**JOB**
In how many lines of the items below does the word "disarmament" appear? Reply with the number alone.

**PROVIDED RECORDS**
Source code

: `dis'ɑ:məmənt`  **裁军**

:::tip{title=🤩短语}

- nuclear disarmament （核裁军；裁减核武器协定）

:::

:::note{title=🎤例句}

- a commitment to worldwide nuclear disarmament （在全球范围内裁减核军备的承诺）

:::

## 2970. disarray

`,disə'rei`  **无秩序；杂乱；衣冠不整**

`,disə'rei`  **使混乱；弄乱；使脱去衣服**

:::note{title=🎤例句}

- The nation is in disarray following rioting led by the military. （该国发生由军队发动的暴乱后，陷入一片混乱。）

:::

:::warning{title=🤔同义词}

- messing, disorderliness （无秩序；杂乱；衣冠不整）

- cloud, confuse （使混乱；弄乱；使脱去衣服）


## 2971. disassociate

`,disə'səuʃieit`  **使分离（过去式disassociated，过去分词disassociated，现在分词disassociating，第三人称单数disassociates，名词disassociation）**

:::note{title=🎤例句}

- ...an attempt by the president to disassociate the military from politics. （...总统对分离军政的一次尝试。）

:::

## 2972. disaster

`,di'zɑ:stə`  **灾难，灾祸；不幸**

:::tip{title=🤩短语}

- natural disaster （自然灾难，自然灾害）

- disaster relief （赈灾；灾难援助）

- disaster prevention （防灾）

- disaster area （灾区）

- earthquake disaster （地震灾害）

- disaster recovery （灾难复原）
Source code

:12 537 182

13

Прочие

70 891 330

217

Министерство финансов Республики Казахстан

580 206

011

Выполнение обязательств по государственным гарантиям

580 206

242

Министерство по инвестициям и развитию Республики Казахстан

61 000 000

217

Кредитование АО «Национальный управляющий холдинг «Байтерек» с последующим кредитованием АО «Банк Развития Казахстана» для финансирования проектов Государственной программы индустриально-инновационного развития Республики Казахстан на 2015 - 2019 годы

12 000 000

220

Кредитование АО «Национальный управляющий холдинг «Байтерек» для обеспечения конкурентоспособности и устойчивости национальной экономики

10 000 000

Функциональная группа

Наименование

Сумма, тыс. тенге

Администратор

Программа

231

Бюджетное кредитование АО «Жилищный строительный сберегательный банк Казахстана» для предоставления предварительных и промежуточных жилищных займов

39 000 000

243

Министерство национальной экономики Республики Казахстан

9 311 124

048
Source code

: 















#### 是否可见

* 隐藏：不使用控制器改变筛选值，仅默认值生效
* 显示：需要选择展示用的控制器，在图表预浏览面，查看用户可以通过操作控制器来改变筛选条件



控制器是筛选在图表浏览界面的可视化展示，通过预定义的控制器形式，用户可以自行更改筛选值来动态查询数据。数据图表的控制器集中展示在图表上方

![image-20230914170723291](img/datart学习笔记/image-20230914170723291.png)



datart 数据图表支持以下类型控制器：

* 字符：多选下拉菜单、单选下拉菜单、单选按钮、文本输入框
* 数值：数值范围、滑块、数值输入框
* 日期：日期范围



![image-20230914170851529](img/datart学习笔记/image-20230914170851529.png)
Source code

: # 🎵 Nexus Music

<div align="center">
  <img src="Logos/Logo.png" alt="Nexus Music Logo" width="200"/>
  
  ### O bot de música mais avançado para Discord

**EXERCISE RESPONSE**
2